HOW TO WATCH?: via Fane Productions, tickets RUNTIME: 60 minutes

Terera won an Olivier Award in 2018 for Hamilton and we know all about his West End pedigree thanks to seeing him in shows as diverse as Rosmersholm (Duke Of York’s), Pure Imagination (Other Palace) and Ma Rainey’s Black Bottom (National Theatre).

  • Read on for reasons including how Terera stepped aside to enable 1 of the theatrical performances of last year

But we had no idea that he was a singer/songwriter and here he performs a song cycle that he wrote himself inspired by living in Soho, London, during lockdown in 2020.

We weren’t expecting a great deal because we’d no idea of the standard of his own self-penned work but this draws on the anger of the Windrush generation finding they were no longer welcome in the country they had chosen to call home, the survivors of the Grenfell Tower fire in 2017 feeling their Government does not care for them and the more recent Black Lives Matter protesters concerned about the impartiality of the police.

Terera sings beautifully, barefoot and while strumming his guitar and later seated at the piano.
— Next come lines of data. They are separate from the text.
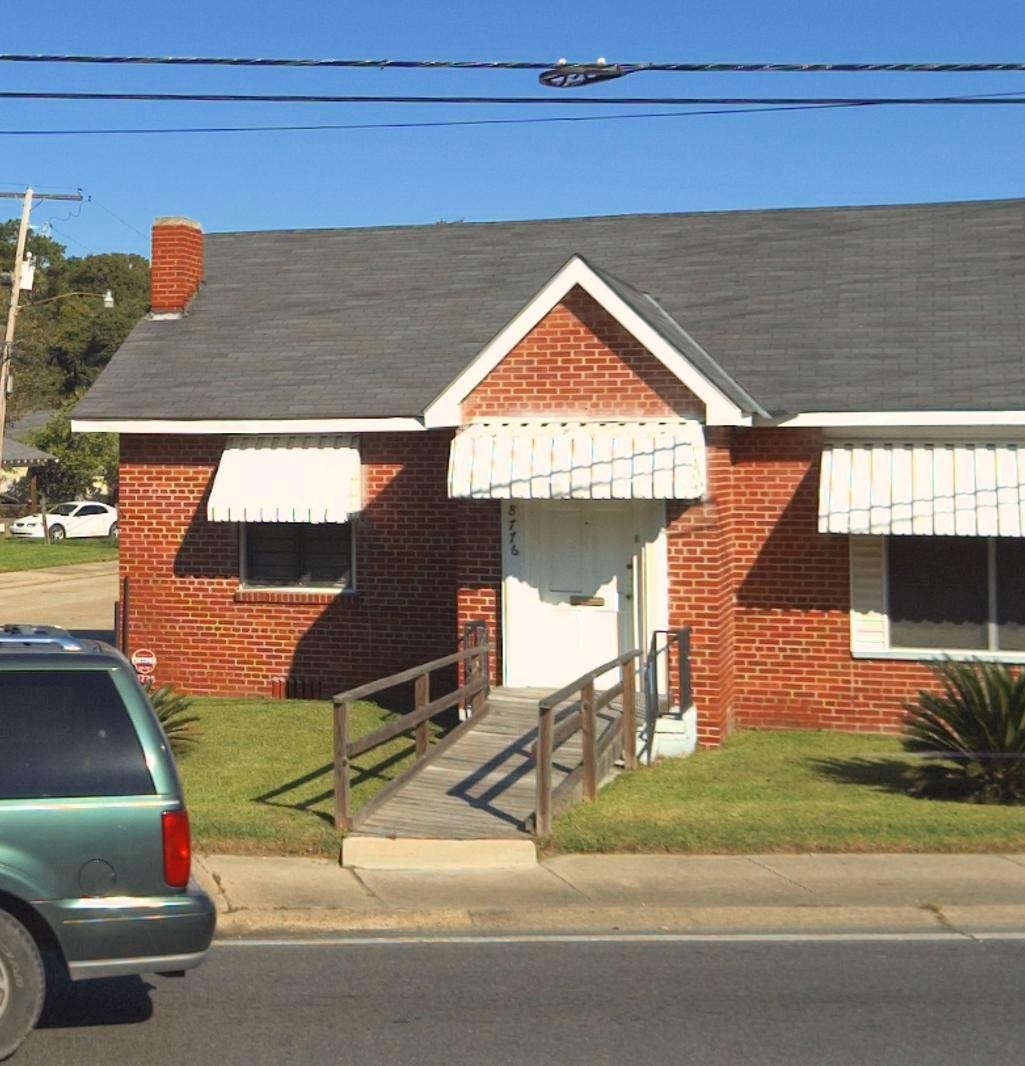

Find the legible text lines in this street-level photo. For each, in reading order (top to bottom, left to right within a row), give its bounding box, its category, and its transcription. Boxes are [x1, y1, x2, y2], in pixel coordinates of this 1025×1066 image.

[507, 503, 521, 558] StreetNumber: 8776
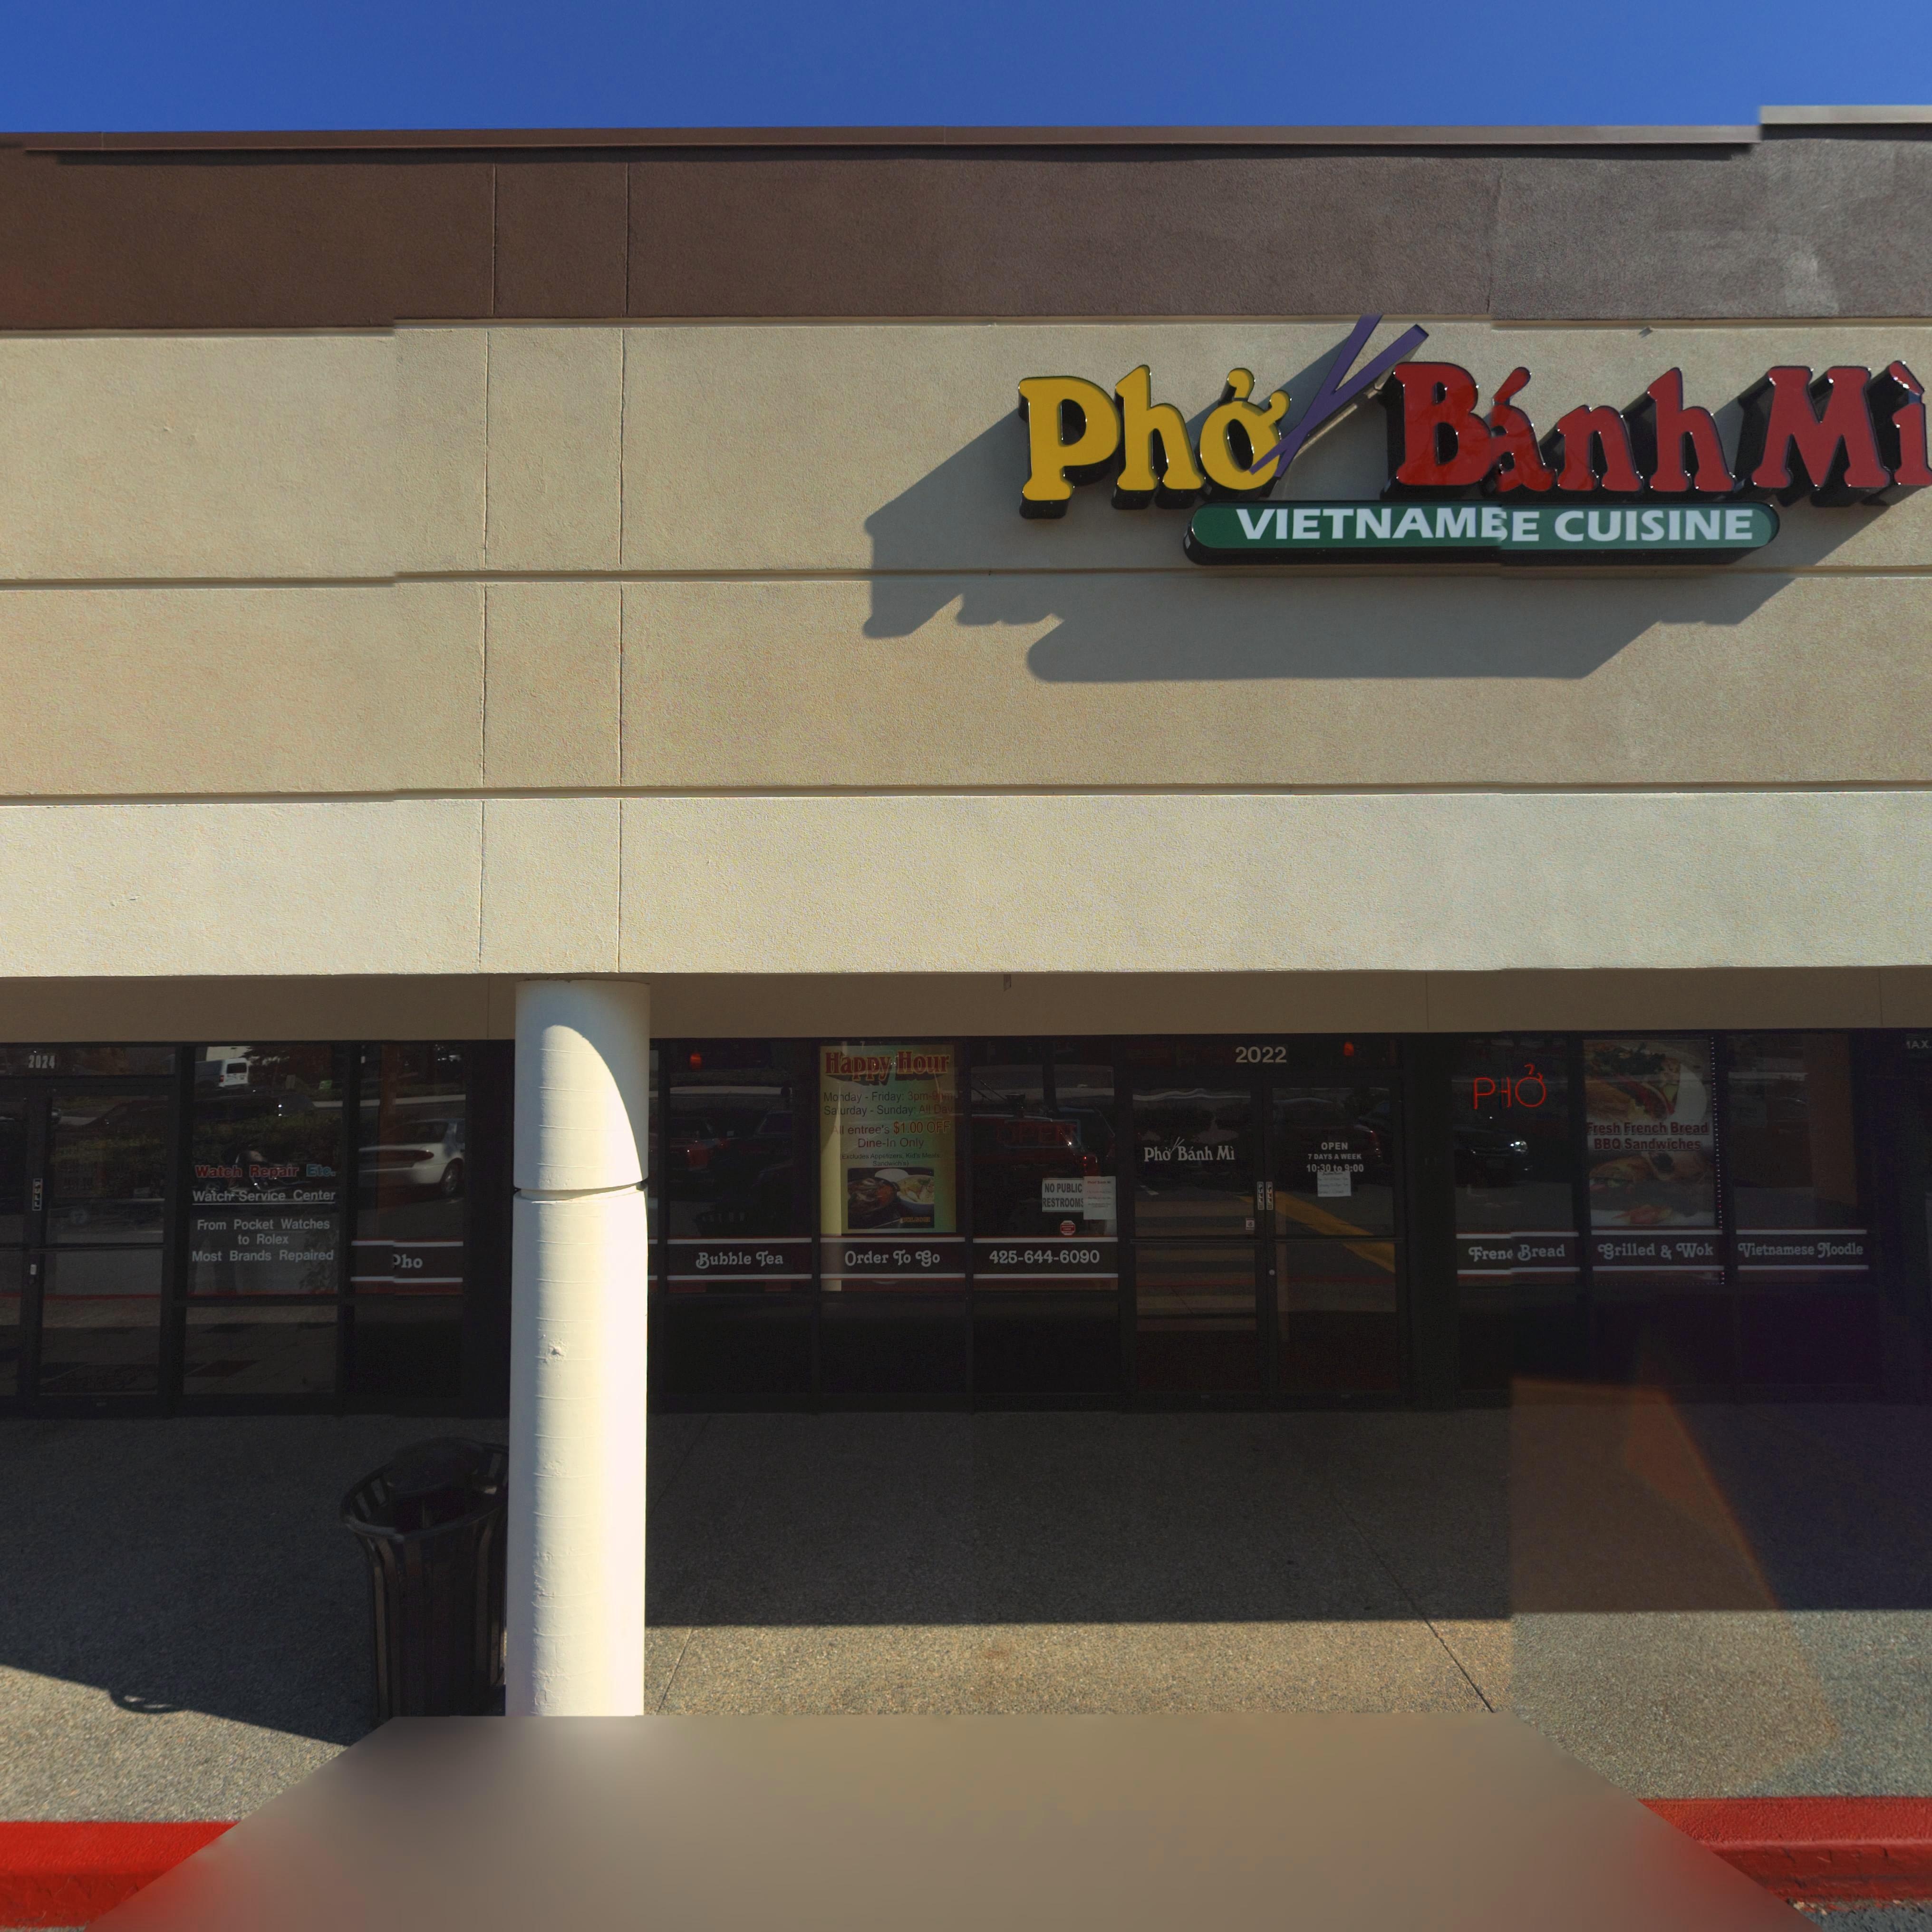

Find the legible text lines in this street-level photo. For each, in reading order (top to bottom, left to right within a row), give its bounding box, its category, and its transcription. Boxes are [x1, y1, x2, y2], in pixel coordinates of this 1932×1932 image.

[1377, 348, 1932, 490] BusinessName: BanhMi
[1236, 507, 1753, 541] BusinessName: VIETNAME*E CUISINE
[29, 1055, 55, 1068] StreetNumber: 2024
[1236, 1046, 1287, 1062] StreetNumber: 2022
[1474, 1063, 1547, 1109] None: PH*
[1144, 1146, 1235, 1161] BusinessName: Ph* B*nh Mi
[194, 1165, 331, 1177] BusinessName: Watch Repair Etc
[1633, 1243, 1713, 1259] BusinessName: *ok
[1737, 1242, 1864, 1257] BusinessName: Vietnamese Noodle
During the opening title track he sings: ‘London Bridge is falling down, that’s the matter’ as he intertwines personal stories including the bus driver who is told he no longer belongs here after 18 years and another woman craving respect but dismissed as ‘just an angry black’.

During The Flats we’re reminded of Grenfell as Terera observes: ‘There are some flats, they have some stairs, the lift is broken but nobody cares.’

Later during the cleverly titled You Have The Right To Remain Terera observes from his Soho home as a woman throws a glass of red wine over two black men who become the focus of the attention of dozens of police as the woman who caused the upset is able to pass unchallenged into the crowd.

The chorus notes: ‘You Have The Right To Remain brilliant, You Have The Right To Remain true, You Have The Right To Remain resilient, You Have The Right To Remain you.’

The upbeat Nikki reminds us musically of Stevie Wonder and it is a song for Terera’s 3 sisters who he hopes for better for.

Terera describes this song cycle as ‘songs of protest and joy and anger and love’ and we’re reminded how emergency surgery last year meant he could no longer perform in the award-winning Death Of England: Delroy last year at the National Theatre.

Both Delroy and Terera’s Black Matter provide a commentary on our world that deserves wider attention and reflection.